Samenhang bijstand slachtoffer en nabestaanden van brand
Registratienummer |
202205340/1/A2
|
---|---|
Hoger beroep tegen |
20/4025
|
Datum uitspraak | |
Rechtsgebied |
Vaststellen
|
Instantie |
Raad van State
|
Appellant |
Rechtsbijstandverlener
|
Uitspraak |
Ongegrond
|
Essentie
Rechtsbijstand is verleend aan één slachtoffer en twee nabestaanden van een aangestoken brand. Het slachtoffer bevond zich ten tijde van de brand bij het slachtoffer dat ten gevolge van de brand is overleden. Voor de brandstichting zijn drie personen vervolgd, dit maakt in totaal negen toevoegingen. De vergoeding van deze toevoegingen zijn in samenhang vastgesteld. In discussie is de vraag of de zaken naar hun aard verknocht zijn.
De Afdeling heeft eerder bij uitspraken van 19 juli 2023 (ECLI:NL:RVS:2023:2734 en ECLI:NL:RVS:2023:2733) het beoordelingskader voor samenhangende procedures verduidelijkt, specifiek voor “naar hun aard verknocht”. Bepalend zijn de volgende drie omstandigheden: heeft de rechtsbijstandverlener in de procedures rechtsbijstand verleend aan dezelfde of een andere partij; in hoeverre een ander feitencomplex aan de procedures ten grondslag ligt; of procedures gaan over niet al te zeer uiteenlopende rechtsvragen.

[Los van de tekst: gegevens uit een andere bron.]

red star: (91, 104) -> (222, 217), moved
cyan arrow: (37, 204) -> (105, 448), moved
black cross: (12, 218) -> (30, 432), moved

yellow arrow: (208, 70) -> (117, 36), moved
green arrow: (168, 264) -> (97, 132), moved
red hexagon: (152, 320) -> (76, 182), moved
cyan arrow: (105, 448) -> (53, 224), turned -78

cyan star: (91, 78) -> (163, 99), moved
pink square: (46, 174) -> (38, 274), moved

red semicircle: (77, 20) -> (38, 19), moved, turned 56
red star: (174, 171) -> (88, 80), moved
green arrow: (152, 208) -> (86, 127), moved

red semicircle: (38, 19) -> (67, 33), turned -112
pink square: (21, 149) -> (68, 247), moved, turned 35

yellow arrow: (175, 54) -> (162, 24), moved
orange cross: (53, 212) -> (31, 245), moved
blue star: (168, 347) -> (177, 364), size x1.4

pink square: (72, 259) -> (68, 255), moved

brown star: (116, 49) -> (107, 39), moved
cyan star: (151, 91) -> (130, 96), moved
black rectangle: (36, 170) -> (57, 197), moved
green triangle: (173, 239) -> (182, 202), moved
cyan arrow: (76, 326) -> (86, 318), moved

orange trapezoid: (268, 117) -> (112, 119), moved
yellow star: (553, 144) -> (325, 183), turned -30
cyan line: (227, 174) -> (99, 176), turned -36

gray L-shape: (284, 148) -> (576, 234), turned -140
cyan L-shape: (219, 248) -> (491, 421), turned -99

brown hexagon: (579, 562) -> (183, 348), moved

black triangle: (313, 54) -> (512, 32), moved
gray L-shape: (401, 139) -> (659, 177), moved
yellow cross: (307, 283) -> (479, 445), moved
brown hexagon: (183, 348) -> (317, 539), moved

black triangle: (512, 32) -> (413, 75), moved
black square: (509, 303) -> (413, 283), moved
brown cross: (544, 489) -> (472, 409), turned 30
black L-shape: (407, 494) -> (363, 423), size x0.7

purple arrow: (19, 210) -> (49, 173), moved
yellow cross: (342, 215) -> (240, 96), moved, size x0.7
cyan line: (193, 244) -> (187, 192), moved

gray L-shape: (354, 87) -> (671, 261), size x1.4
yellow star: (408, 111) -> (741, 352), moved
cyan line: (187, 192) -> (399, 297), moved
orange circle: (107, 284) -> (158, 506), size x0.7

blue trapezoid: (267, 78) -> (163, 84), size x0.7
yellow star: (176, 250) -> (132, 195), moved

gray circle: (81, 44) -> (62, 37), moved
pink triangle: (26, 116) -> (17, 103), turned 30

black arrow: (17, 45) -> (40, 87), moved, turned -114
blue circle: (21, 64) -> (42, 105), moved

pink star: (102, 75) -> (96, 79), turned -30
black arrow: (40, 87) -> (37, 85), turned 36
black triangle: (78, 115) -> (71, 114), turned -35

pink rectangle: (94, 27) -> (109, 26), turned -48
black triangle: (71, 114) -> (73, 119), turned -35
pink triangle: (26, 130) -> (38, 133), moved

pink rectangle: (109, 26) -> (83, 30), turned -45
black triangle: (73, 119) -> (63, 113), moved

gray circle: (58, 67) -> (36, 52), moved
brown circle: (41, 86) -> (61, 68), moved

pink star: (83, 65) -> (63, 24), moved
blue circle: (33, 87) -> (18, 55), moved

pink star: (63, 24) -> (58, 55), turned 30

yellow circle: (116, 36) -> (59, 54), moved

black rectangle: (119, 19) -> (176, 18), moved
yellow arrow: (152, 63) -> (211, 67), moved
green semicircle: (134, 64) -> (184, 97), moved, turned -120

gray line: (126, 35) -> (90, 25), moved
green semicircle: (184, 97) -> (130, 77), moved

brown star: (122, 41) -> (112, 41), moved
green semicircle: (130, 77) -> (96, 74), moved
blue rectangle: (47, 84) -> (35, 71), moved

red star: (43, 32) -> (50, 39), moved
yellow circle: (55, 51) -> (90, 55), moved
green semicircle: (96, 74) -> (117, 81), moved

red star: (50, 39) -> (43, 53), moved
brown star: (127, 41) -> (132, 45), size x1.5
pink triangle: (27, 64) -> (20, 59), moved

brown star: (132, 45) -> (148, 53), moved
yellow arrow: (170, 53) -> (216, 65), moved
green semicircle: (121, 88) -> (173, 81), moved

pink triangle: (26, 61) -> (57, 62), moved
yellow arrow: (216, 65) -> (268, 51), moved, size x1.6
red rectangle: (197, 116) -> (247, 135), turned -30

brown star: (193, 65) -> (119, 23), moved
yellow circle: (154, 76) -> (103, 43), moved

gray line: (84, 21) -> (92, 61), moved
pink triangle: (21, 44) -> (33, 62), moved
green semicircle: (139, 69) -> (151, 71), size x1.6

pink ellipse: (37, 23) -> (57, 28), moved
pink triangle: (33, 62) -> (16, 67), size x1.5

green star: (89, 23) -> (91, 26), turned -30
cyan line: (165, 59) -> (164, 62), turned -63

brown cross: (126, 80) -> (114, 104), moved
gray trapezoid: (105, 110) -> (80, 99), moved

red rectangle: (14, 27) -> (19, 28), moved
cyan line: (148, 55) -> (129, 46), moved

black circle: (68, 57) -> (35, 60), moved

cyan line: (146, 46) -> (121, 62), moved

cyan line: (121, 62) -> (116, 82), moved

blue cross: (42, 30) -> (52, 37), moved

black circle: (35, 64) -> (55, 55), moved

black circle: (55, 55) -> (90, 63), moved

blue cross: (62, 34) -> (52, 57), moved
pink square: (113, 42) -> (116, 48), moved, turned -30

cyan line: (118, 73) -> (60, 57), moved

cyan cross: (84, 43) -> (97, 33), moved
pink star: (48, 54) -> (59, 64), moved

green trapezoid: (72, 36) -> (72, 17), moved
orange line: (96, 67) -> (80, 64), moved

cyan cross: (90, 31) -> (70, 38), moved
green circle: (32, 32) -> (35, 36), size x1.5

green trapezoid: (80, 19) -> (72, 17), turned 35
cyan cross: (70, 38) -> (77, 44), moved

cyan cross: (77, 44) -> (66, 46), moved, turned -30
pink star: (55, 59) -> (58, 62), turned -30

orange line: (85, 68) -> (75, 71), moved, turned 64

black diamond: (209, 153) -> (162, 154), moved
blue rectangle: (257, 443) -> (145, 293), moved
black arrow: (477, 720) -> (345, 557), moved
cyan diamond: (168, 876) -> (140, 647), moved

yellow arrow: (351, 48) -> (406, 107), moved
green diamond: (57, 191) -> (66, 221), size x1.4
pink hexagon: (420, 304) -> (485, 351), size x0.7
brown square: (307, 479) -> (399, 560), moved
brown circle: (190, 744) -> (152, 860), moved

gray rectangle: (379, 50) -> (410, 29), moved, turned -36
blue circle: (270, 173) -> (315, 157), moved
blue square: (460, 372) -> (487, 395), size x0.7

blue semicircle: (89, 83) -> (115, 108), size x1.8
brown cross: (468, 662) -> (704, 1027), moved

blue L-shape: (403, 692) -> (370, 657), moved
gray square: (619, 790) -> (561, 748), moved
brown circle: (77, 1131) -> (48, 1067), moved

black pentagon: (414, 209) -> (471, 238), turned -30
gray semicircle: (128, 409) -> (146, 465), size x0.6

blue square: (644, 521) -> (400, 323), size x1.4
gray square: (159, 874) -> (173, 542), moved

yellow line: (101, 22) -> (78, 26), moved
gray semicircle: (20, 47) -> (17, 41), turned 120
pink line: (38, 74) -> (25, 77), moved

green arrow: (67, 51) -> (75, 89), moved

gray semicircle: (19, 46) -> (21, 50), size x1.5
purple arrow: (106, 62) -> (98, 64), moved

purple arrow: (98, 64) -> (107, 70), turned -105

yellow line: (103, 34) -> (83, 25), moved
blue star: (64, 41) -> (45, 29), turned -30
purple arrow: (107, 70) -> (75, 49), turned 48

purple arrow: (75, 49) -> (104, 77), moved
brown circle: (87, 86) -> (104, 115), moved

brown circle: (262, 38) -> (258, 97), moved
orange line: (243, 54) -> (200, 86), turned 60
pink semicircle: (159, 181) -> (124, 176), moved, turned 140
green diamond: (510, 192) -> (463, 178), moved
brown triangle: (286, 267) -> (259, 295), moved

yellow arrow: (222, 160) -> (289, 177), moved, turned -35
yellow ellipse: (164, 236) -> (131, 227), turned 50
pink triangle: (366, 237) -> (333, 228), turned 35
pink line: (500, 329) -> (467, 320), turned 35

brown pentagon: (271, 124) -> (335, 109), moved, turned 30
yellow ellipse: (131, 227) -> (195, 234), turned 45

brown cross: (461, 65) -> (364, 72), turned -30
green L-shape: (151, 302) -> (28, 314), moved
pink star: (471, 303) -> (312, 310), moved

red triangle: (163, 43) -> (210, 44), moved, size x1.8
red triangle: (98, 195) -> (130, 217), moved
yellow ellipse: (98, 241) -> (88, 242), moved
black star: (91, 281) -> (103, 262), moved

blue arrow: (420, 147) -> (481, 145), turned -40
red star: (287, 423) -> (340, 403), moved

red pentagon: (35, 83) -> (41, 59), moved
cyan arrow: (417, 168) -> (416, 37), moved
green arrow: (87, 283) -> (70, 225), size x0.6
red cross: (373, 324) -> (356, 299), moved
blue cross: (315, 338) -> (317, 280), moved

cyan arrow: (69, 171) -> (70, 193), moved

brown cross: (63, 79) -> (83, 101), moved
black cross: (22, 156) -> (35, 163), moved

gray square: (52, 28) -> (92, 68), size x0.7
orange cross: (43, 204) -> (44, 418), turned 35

Toetsend aan dit beoordelingskader komt de Afdeling tot het oordeel dat de zaken terecht in samenhang zijn vastgesteld. Het gaat om vergelijkbare vorderingen en de verschillende rechtsvragen in de verschillende procedures zijn niet al te zeer uiteenlopend. Het feitencomplex dat aan de procedures ten grondslag ligt is hetzelfde. Het gaat om een brand die in de flat is gesticht, waardoor een slachtoffer is overleden en een ander slachtoffer ernstig hersenletsel heeft opgelopen waardoor zij haar opleiding journalistiek niet meer kan afronden en haar ambities niet meer kan nastreven.
Aangevoerd is dat het besluit in strijd is met artikel 6 en 13 Evrm en het daaruit voortvloeiende recht op advocaatkeuze. Deze grond kan niet slagen nu het slachtoffer en de nabestaanden bijgestaan kunnen worden door een advocaat die met de benodigde specialisatie bij de Raad staat ingeschreven.
Evenmin kan het beroep op het evenredigheidsbeginsel slagen. De aangevoerde omstandigheden, het verkrijgen van een lagere vergoeding en mogelijk nieuwe cliënten moeten verwijzen naar een ander kantoor, zijn onvoldoende om tot de conclusie te komen dat de toepassing van artikel 11 Bvr in dit geval onevenredig uitwerken.